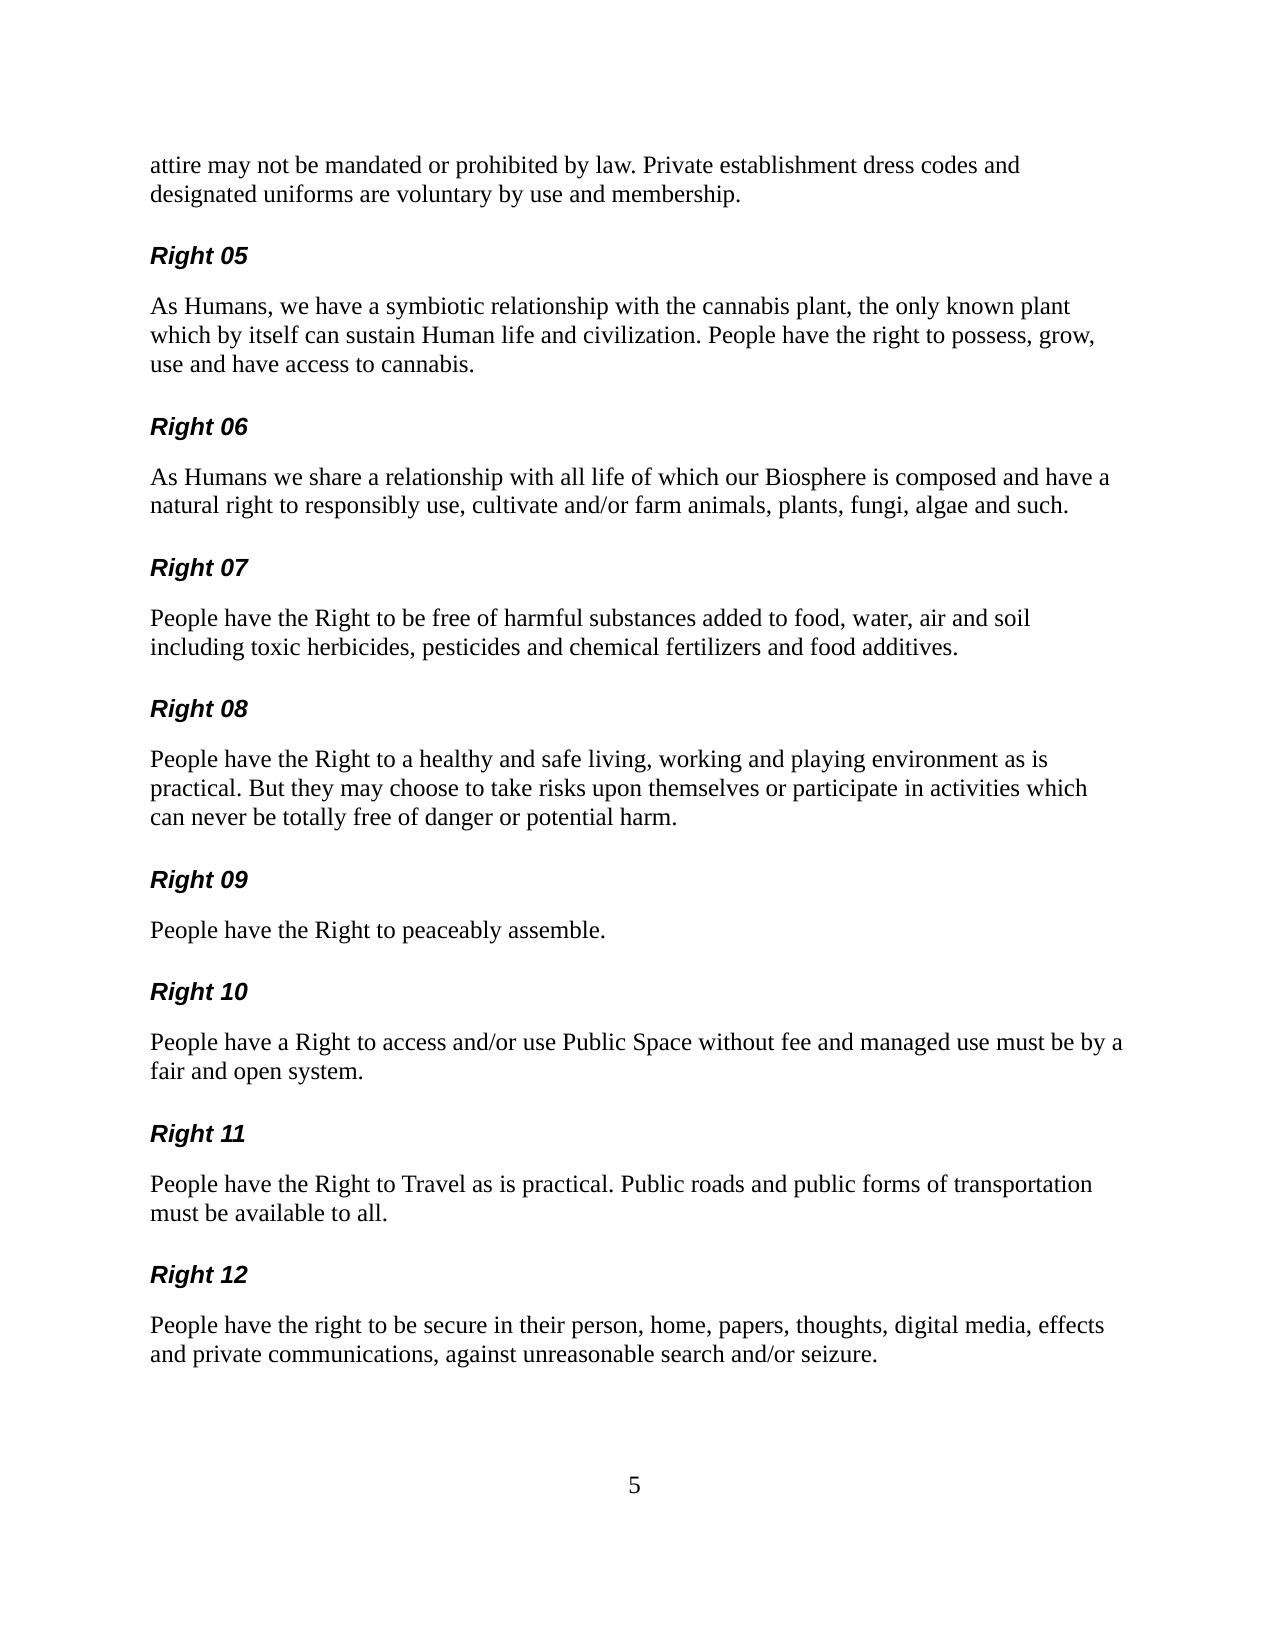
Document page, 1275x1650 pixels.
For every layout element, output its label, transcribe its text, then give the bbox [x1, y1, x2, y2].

subtitle Right 05 [150, 241, 1125, 270]
text People have the right to be secure in their person, home, papers, thoughts, digital media, effects and private communications, against unreasonable search and/or seizure. [150, 1310, 1125, 1368]
text People have a Right to access and/or use Public Space without fee and managed use must be by a fair and open system. [150, 1027, 1125, 1085]
text As Humans, we have a symbiotic relationship with the cannabis plant, the only known plant which by itself can sustain Human life and civilization. People have the right to possess, grow, use and have access to cannabis. [150, 291, 1125, 378]
subtitle Right 07 [150, 553, 1125, 582]
subtitle Right 10 [150, 977, 1125, 1006]
text People have the Right to a healthy and safe living, working and playing environment as is practical. But they may choose to take risks upon themselves or participate in activities which can never be totally free of danger or potential harm. [150, 744, 1125, 831]
subtitle Right 06 [150, 412, 1125, 440]
text People have the Right to Travel as is practical. Public roads and public forms of transportation must be available to all. [150, 1169, 1125, 1226]
subtitle Right 11 [150, 1119, 1125, 1147]
text As Humans we share a relationship with all life of which our Biosphere is composed and have a natural right to responsibly use, cultivate and/or farm animals, plants, fungi, algae and such. [150, 462, 1125, 519]
text People have the Right to be free of harmful substances added to food, water, air and soil including toxic herbicides, pesticides and chemical fertilizers and food additives. [150, 603, 1125, 661]
text People have the Right to peaceably assemble. [150, 915, 1125, 943]
subtitle Right 12 [150, 1260, 1125, 1289]
subtitle Right 08 [150, 694, 1125, 723]
subtitle Right 09 [150, 865, 1125, 893]
text attire may not be mandated or prohibited by law. Private establishment dress codes and designated uniforms are voluntary by use and membership. [150, 150, 1125, 207]
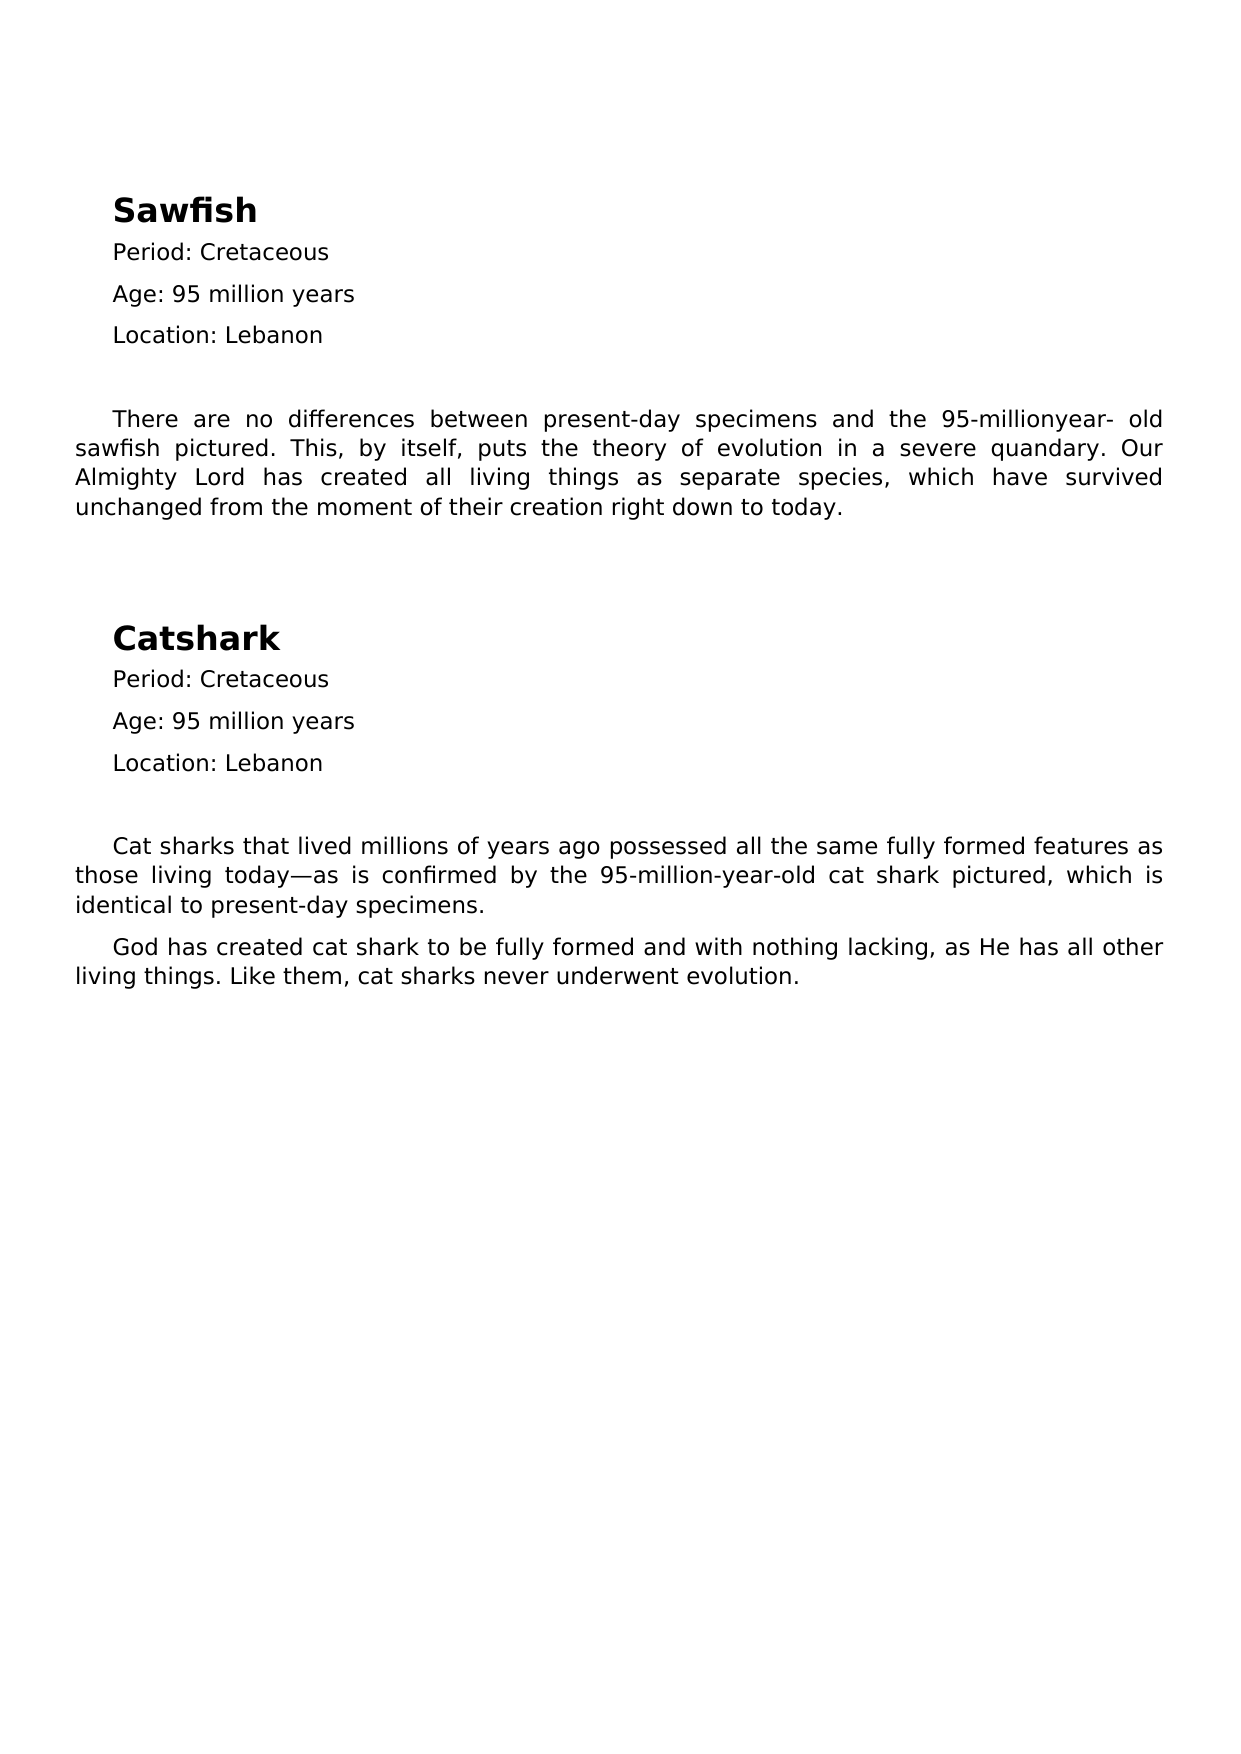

**What you need to do**
Reproduce every line of the records above verbatim, omitting the pictures.

**Response to the task**
Document page, 1275x1650 pixels.
For every layout element, output its label, transcribe its text, then give the bbox [x1, y1, x2, y2].

subtitle Right 05 [150, 241, 1125, 270]
text People have the right to be secure in their person, home, papers, thoughts, digital media, effects and private communications, against unreasonable search and/or seizure. [150, 1310, 1125, 1368]
text People have a Right to access and/or use Public Space without fee and managed use must be by a fair and open system. [150, 1027, 1125, 1085]
text As Humans, we have a symbiotic relationship with the cannabis plant, the only known plant which by itself can sustain Human life and civilization. People have the right to possess, grow, use and have access to cannabis. [150, 291, 1125, 378]
subtitle Right 07 [150, 553, 1125, 582]
subtitle Right 10 [150, 977, 1125, 1006]
text People have the Right to a healthy and safe living, working and playing environment as is practical. But they may choose to take risks upon themselves or participate in activities which can never be totally free of danger or potential harm. [150, 744, 1125, 831]
subtitle Right 06 [150, 412, 1125, 440]
text People have the Right to Travel as is practical. Public roads and public forms of transportation must be available to all. [150, 1169, 1125, 1226]
subtitle Right 11 [150, 1119, 1125, 1147]
text As Humans we share a relationship with all life of which our Biosphere is composed and have a natural right to responsibly use, cultivate and/or farm animals, plants, fungi, algae and such. [150, 462, 1125, 519]
text People have the Right to be free of harmful substances added to food, water, air and soil including toxic herbicides, pesticides and chemical fertilizers and food additives. [150, 603, 1125, 661]
text People have the Right to peaceably assemble. [150, 915, 1125, 943]
subtitle Right 12 [150, 1260, 1125, 1289]
subtitle Right 08 [150, 694, 1125, 723]
subtitle Right 09 [150, 865, 1125, 893]
text attire may not be mandated or prohibited by law. Private establishment dress codes and designated uniforms are voluntary by use and membership. [150, 150, 1125, 207]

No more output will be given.